Given records Block Start
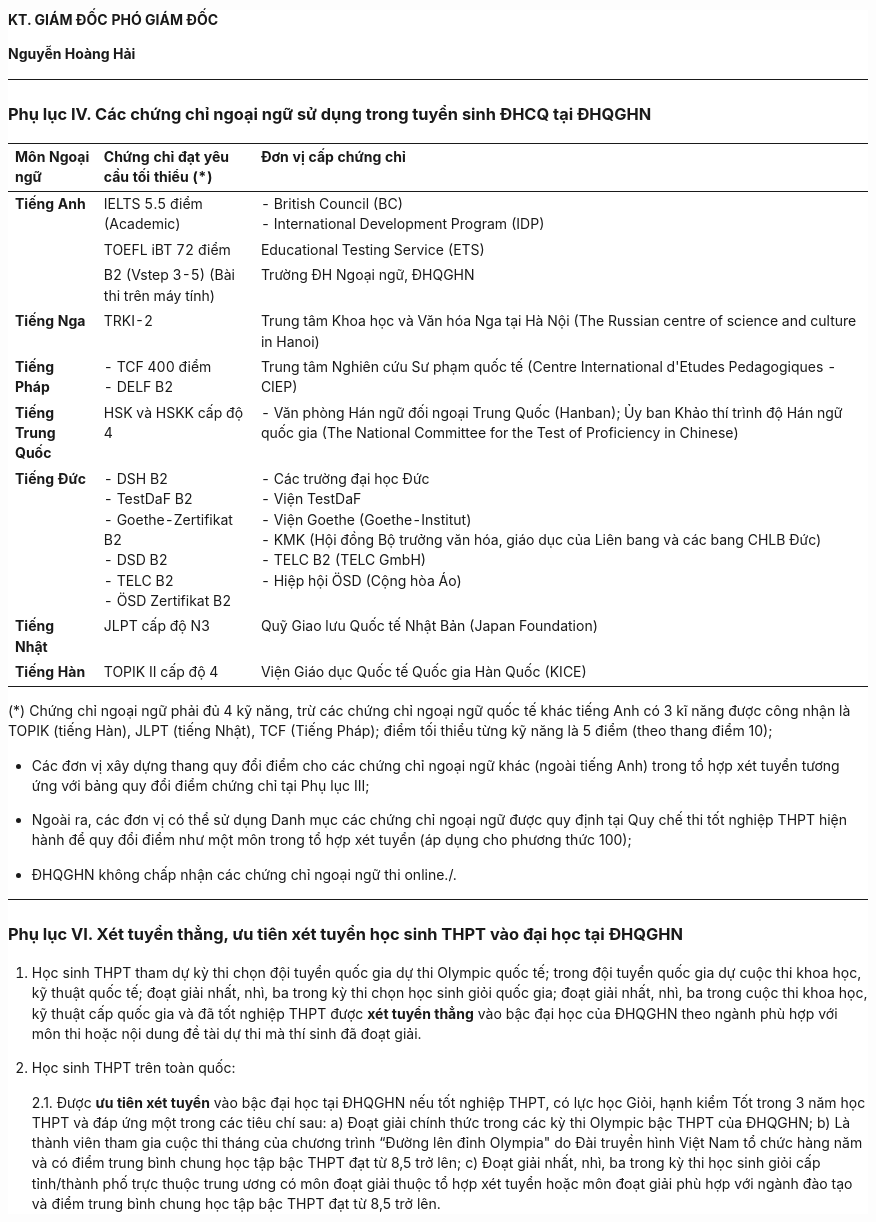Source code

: **KT. GIÁM ĐỐC**
**PHÓ GIÁM ĐỐC**

**Nguyễn Hoàng Hải**

---

### Phụ lục IV. Các chứng chỉ ngoại ngữ sử dụng trong tuyển sinh ĐHCQ tại ĐHQGHN

| Môn Ngoại ngữ | Chứng chỉ đạt yêu cầu tối thiểu (*) | Đơn vị cấp chứng chỉ |
| :--- | :--- | :--- |
| **Tiếng Anh** | IELTS 5.5 điểm (Academic) | - British Council (BC)<br>- International Development Program (IDP) |
| | TOEFL iBT 72 điểm | Educational Testing Service (ETS) |
| | B2 (Vstep 3-5) (Bài thi trên máy tính) | Trường ĐH Ngoại ngữ, ĐHQGHN |
| **Tiếng Nga** | TRKI-2 | Trung tâm Khoa học và Văn hóa Nga tại Hà Nội (The Russian centre of science and culture in Hanoi) |
| **Tiếng Pháp** | - TCF 400 điểm<br>- DELF B2 | Trung tâm Nghiên cứu Sư phạm quốc tế (Centre International d'Etudes Pedagogiques - CIEP) |
| **Tiếng Trung Quốc** | HSK và HSKK cấp độ 4 | - Văn phòng Hán ngữ đối ngoại Trung Quốc (Hanban); Ủy ban Khảo thí trình độ Hán ngữ quốc gia (The National Committee for the Test of Proficiency in Chinese) |
| **Tiếng Đức** | - DSH B2<br>- TestDaF B2<br>- Goethe-Zertifikat B2<br>- DSD B2<br>- TELC B2<br>- ÖSD Zertifikat B2 | - Các trường đại học Đức<br>- Viện TestDaF<br>- Viện Goethe (Goethe-Institut)<br>- KMK (Hội đồng Bộ trưởng văn hóa, giáo dục của Liên bang và các bang CHLB Đức)<br>- TELC B2 (TELC GmbH)<br>- Hiệp hội ÖSD (Cộng hòa Áo) |
| **Tiếng Nhật** | JLPT cấp độ N3 | Quỹ Giao lưu Quốc tế Nhật Bản (Japan Foundation) |
| **Tiếng Hàn** | TOPIK II cấp độ 4 | Viện Giáo dục Quốc tế Quốc gia Hàn Quốc (KICE) |

(*) Chứng chỉ ngoại ngữ phải đủ 4 kỹ năng, trừ các chứng chỉ ngoại ngữ quốc tế khác tiếng Anh có 3 kĩ năng được công nhận là TOPIK (tiếng Hàn), JLPT (tiếng Nhật), TCF (Tiếng Pháp); điểm tối thiểu từng kỹ năng là 5 điểm (theo thang điểm 10);

- Các đơn vị xây dựng thang quy đổi điểm cho các chứng chỉ ngoại ngữ khác (ngoài tiếng Anh) trong tổ hợp xét tuyển tương ứng với bảng quy đổi điểm chứng chỉ tại Phụ lục III;

- Ngoài ra, các đơn vị có thể sử dụng Danh mục các chứng chỉ ngoại ngữ được quy định tại Quy chế thi tốt nghiệp THPT hiện hành để quy đổi điểm như một môn trong tổ hợp xét tuyển (áp dụng cho phương thức 100);

- ĐHQGHN không chấp nhận các chứng chỉ ngoại ngữ thi online./.

---

### Phụ lục VI. Xét tuyển thẳng, ưu tiên xét tuyển học sinh THPT vào đại học tại ĐHQGHN

1.  Học sinh THPT tham dự kỳ thi chọn đội tuyển quốc gia dự thi Olympic quốc tế; trong đội tuyển quốc gia dự cuộc thi khoa học, kỹ thuật quốc tế; đoạt giải nhất, nhì, ba trong kỳ thi chọn học sinh giỏi quốc gia; đoạt giải nhất, nhì, ba trong cuộc thi khoa học, kỹ thuật cấp quốc gia và đã tốt nghiệp THPT được **xét tuyển thẳng** vào bậc đại học của ĐHQGHN theo ngành phù hợp với môn thi hoặc nội dung đề tài dự thi mà thí sinh đã đoạt giải.

2.  Học sinh THPT trên toàn quốc:

    2.1. Được **ưu tiên xét tuyển** vào bậc đại học tại ĐHQGHN nếu tốt nghiệp THPT, có lực học Giỏi, hạnh kiểm Tốt trong 3 năm học THPT và đáp ứng một trong các tiêu chí sau:
    a) Đoạt giải chính thức trong các kỳ thi Olympic bậc THPT của ĐHQGHN;
    b) Là thành viên tham gia cuộc thi tháng của chương trình “Đường lên đỉnh Olympia" do Đài truyền hình Việt Nam tổ chức hàng năm và có điểm trung bình chung học tập bậc THPT đạt từ 8,5 trở lên;
    c) Đoạt giải nhất, nhì, ba trong kỳ thi học sinh giỏi cấp tỉnh/thành phố trực thuộc trung ương có môn đoạt giải thuộc tổ hợp xét tuyển hoặc môn đoạt giải phù hợp với ngành đào tạo và điểm trung bình chung học tập bậc THPT đạt từ 8,5 trở lên.
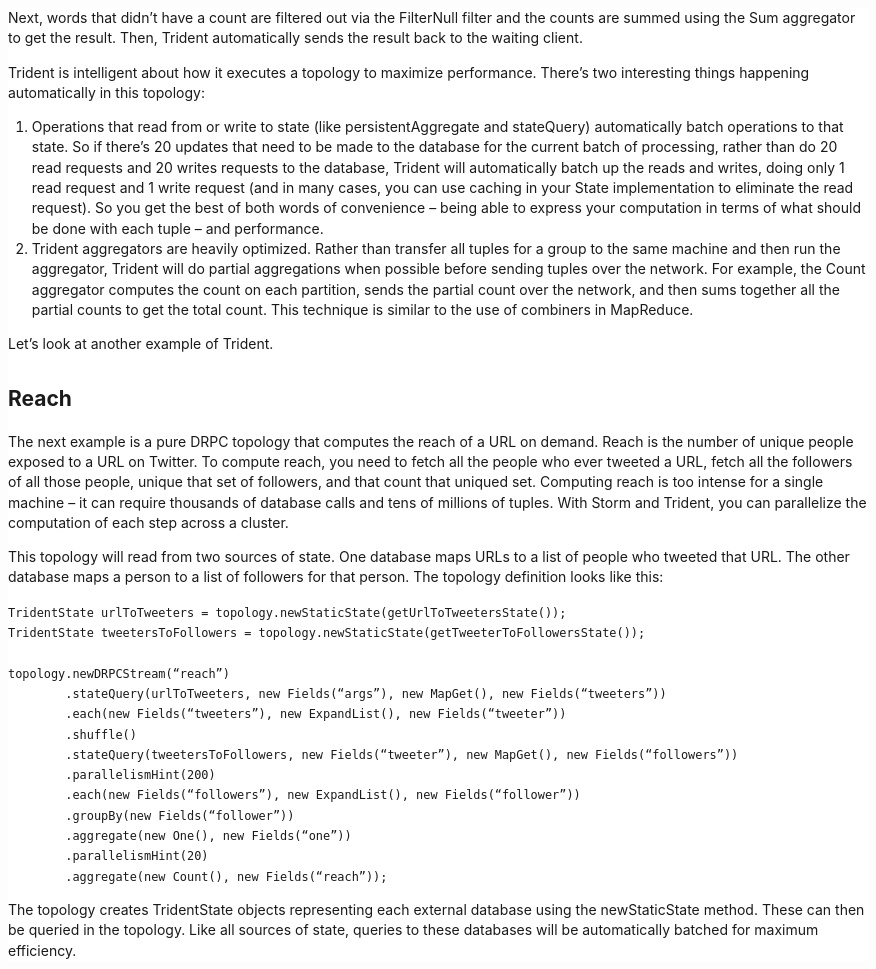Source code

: Next, words that didn’t have a count are filtered out via the FilterNull filter and the counts are summed using the Sum aggregator to get the result. Then, Trident automatically sends the result back to the waiting client.

Trident is intelligent about how it executes a topology to maximize performance. There’s two interesting things happening automatically in this topology:

1. Operations that read from or write to state (like persistentAggregate and stateQuery) automatically batch operations to that state. So if there’s 20 updates that need to be made to the database for the current batch of processing, rather than do 20 read requests and 20 writes requests to the database, Trident will automatically batch up the reads and writes, doing only 1 read request and 1 write request (and in many cases, you can use caching in your State implementation to eliminate the read request). So you get the best of both words of convenience – being able to express your computation in terms of what should be done with each tuple – and performance.
1. Trident aggregators are heavily optimized. Rather than transfer all tuples for a group to the same machine and then run the aggregator, Trident will do partial aggregations when possible before sending tuples over the network. For example, the Count aggregator computes the count on each partition, sends the partial count over the network, and then sums together all the partial counts to get the total count. This technique is similar to the use of combiners in MapReduce.


Let’s look at another example of Trident.


## Reach

The next example is a pure DRPC topology that computes the reach of a URL on demand. Reach is the number of unique people exposed to a URL on Twitter. To compute reach, you need to fetch all the people who ever tweeted a URL, fetch all the followers of all those people, unique that set of followers, and that count that uniqued set. Computing reach is too intense for a single machine – it can require thousands of database calls and tens of millions of tuples. With Storm and Trident, you can parallelize the computation of each step across a cluster.

This topology will read from two sources of state. One database maps URLs to a list of people who tweeted that URL. The other database maps a person to a list of followers for that person. The topology definition looks like this:


	TridentState urlToTweeters = topology.newStaticState(getUrlToTweetersState()); 
	TridentState tweetersToFollowers = topology.newStaticState(getTweeterToFollowersState());

	topology.newDRPCStream(“reach”) 
			.stateQuery(urlToTweeters, new Fields(“args”), new MapGet(), new Fields(“tweeters”)) 
			.each(new Fields(“tweeters”), new ExpandList(), new Fields(“tweeter”)) 
			.shuffle() 
			.stateQuery(tweetersToFollowers, new Fields(“tweeter”), new MapGet(), new Fields(“followers”)) 
			.parallelismHint(200) 
			.each(new Fields(“followers”), new ExpandList(), new Fields(“follower”)) 
			.groupBy(new Fields(“follower”)) 
			.aggregate(new One(), new Fields(“one”)) 
			.parallelismHint(20) 
			.aggregate(new Count(), new Fields(“reach”));

The topology creates TridentState objects representing each external database using the newStaticState method. These can then be queried in the topology. Like all sources of state, queries to these databases will be automatically batched for maximum efficiency.
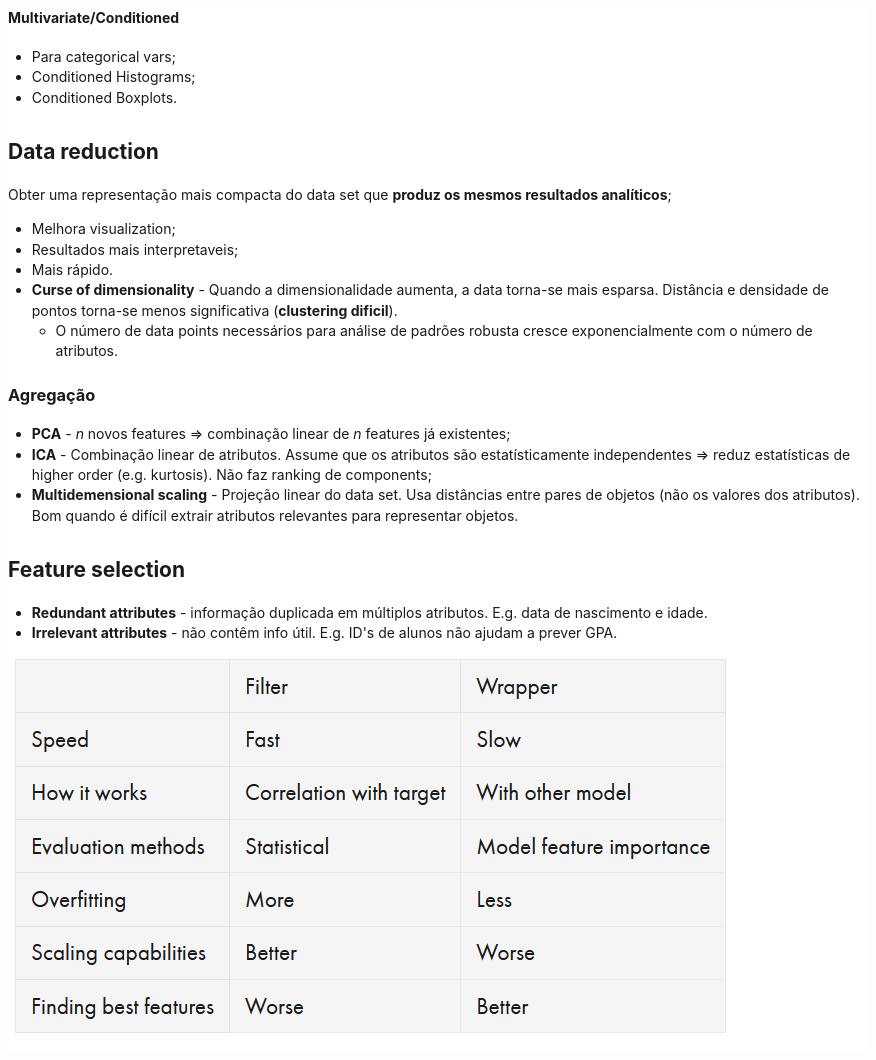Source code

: #### Multivariate/Conditioned

- Para categorical vars;
- Conditioned Histograms;
- Conditioned Boxplots.

## Data reduction

Obter uma representação mais compacta do data set que **produz os mesmos
resultados analíticos**;

- Melhora visualization;
- Resultados mais interpretaveis;
- Mais rápido.
- **Curse of dimensionality** - Quando a dimensionalidade aumenta, a data
  torna-se mais esparsa. Distância e densidade de pontos torna-se menos
  significativa (**clustering dificil**).
  - O número de data points necessários para análise de padrões robusta cresce
    exponencialmente com o número de atributos.

### Agregação

- **PCA** - _n_ novos features => combinação linear de _n_ features já
  existentes;
- **ICA** - Combinação linear de atributos. Assume que os atributos são
  estatísticamente independentes => reduz estatísticas de higher order (e.g.
  kurtosis). Não faz ranking de components;
- **Multidemensional scaling** - Projeção linear do data set. Usa distâncias
  entre pares de objetos (não os valores dos atributos). Bom quando é difícil
  extrair atributos relevantes para representar objetos.

## Feature selection

- **Redundant attributes** - informação duplicada em múltiplos atributos. E.g.
  data de nascimento e idade.
- **Irrelevant attributes** - não contêm info útil. E.g. ID's de alunos não
  ajudam a prever GPA.

![Feature selection](img/feature_selection.png)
Given records Block End
**Required work:** Update the records from their start through the line containing "### Phụ lục IV.", replacing "GIÁM ĐỐC" with "HIỆU TRƯỞNG" and changing nothing else. Leave the pictures out of your answer.

**Your response:**
Source code

: **KT. HIỆU TRƯỞNG**
**PHÓ HIỆU TRƯỞNG**

**Nguyễn Hoàng Hải**

---

### Phụ lục IV. Các chứng chỉ ngoại ngữ sử dụng trong tuyển sinh ĐHCQ tại ĐHQGHN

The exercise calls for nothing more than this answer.